President Shavkat Mirziyoyev Stresses Innovation, Digitalization, and Youth Engagement to Accelerate Economic Growth
President Shavkat Mirziyoyev Stresses Innovation, Digitalization, and Youth Engagement to Accelerate Economic Growth
Tashkent, Uzbekistan (UzDaily.com) — Under the chairmanship of President Shavkat Mirziyoyev, a high-level meeting was held to discuss key measures for ensuring sustained economic growth across sectors and regions.
In 2025, Uzbekistan’s GDP grew by 7.7%, surpassing US$147 billion.
Through the adoption of energy-saving technologies and an increase in high value-added projects, energy costs per dollar of added value decreased by 15%, with over half of economic growth driven by the services sector. In agriculture, average income per hectare rose from US$4.5k to US$5k, and labor productivity increased by 4.7%.
President Mirziyoyev emphasized that this reflects a qualitative transformation of the economy. He noted that projections for 2026 target 6.6% GDP growth and an increase to US$167 billion, considering geopolitical and economic fluctuations.
The head of state highlighted that if ministers, regional leaders, and industry heads implement modern management approaches, utilize resources efficiently, explore new markets and products, and unite specialists in AI and digitalization, while identifying talented youth and fostering “startup clubs” to apply innovations in production, the country could achieve even higher growth.
However, it was noted that some leaders still rely on routine plans instead of pursuing substantial results.
Over the past three years, the share of value-added in industry increased from 40.7% to 43%, but some sectors remain below potential: automobile industry — 20.7%, electrical equipment — 29.3%, food industry — 30.1%, leather — 33.4%, chemical — 40.4%.
Between 2023–2025, US$12 billion was invested in these five sectors, with over 200 new production facilities launched.
For example, changes in agricultural technology prompted farmers to use liquid fertilizers, yet chemical plants continue to produce traditional mineral fertilizers.
In the automotive sector, four major plants currently produce 650,000 vehicles per year. Leaders were instructed to begin production of 763 additional parts with over 300 local enterprises, targeting 510,000 vehicles in 2026, while reducing auto loan interest rates and increasing credit availability to stimulate domestic demand.
Demand is rising among farmers for garden tractors, planting and harvesting equipment, and potato harvesters. Full operation of the Chirchiq cluster with affordable pricing and accessible financing could yield at least 15,000 units per year.
Industry leaders were instructed to analyze all opportunities, revise current production programs, and ensure 10.5% growth in output.
Emphasis was placed on producing finished goods from local raw materials. For instance, the jewelry sector grew 3.3 times in 2025, producing 13 trillion soums, with plans to increase 1.3 times in 2026.
In the electrical engineering sector, capacity exists to process 160,000 tons of copper annually, but only 92,000 tons were processed in 2025. Measures include importing 57 specialized machines, increasing copper ore extraction from 46 to 64 million tons, and ensuring a monthly supply of at least 10,000 tons to domestic enterprises.
Electrical engineering firms, benefiting from 27 billion soums in incentives, increased exports to US$83 million and budget contributions to 46 billion soums, requesting an extension of duty exemptions on imported aluminum.

-*-

### Given exercise
Answer these from the article on Uzbekistan's economic growth:
(a) By what percentage did Uzbekistan's GDP grow in 2025?
(b) How many tons of copper were processed in 2025?
(c) How many vehicles per year do the four major automotive plants currently produce?

-*-

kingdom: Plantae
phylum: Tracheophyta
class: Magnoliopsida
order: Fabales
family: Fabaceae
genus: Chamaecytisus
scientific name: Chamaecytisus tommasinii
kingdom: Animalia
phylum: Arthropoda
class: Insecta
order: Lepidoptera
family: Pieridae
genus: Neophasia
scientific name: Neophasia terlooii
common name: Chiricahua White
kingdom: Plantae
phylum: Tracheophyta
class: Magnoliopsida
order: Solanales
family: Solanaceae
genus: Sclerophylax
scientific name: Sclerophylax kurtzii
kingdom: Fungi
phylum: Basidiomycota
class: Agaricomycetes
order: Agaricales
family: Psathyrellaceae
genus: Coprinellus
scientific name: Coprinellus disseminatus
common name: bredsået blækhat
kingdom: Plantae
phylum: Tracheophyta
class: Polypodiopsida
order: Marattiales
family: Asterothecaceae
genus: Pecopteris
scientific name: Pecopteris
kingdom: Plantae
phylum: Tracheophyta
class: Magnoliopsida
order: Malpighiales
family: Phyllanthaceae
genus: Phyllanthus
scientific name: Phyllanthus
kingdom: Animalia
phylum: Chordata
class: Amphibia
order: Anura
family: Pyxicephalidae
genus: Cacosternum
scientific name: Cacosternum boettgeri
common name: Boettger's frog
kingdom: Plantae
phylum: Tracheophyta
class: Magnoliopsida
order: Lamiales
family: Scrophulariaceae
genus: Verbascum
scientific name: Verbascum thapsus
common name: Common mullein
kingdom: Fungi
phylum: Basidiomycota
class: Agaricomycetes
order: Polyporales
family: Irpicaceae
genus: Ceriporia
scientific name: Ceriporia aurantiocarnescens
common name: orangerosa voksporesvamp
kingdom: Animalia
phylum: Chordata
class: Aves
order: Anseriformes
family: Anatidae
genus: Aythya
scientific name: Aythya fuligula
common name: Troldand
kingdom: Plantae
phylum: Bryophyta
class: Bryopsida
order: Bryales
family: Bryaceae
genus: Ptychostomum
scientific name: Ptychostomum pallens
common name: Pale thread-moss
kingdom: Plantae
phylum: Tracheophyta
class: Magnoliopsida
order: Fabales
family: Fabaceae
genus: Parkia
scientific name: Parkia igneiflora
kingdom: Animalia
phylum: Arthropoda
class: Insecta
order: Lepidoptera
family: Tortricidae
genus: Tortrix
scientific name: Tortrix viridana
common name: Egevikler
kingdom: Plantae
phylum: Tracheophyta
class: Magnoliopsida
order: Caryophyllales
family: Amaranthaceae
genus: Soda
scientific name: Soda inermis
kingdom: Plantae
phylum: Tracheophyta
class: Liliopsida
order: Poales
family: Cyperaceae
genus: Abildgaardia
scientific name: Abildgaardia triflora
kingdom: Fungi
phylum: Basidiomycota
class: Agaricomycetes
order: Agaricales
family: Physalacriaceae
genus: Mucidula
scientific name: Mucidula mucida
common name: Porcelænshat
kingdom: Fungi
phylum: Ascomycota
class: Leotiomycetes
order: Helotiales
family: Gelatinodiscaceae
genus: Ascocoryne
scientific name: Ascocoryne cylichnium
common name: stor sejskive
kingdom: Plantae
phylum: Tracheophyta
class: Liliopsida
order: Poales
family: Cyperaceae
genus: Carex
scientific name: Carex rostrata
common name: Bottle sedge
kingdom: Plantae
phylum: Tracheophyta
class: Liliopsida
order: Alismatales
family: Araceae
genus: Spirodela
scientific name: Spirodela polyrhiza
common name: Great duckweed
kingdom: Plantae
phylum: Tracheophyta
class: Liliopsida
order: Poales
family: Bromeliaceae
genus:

-*-

### Response to this exercise
(a) 7.7%
(b) 92,000 tons
(c) 650,000 vehicles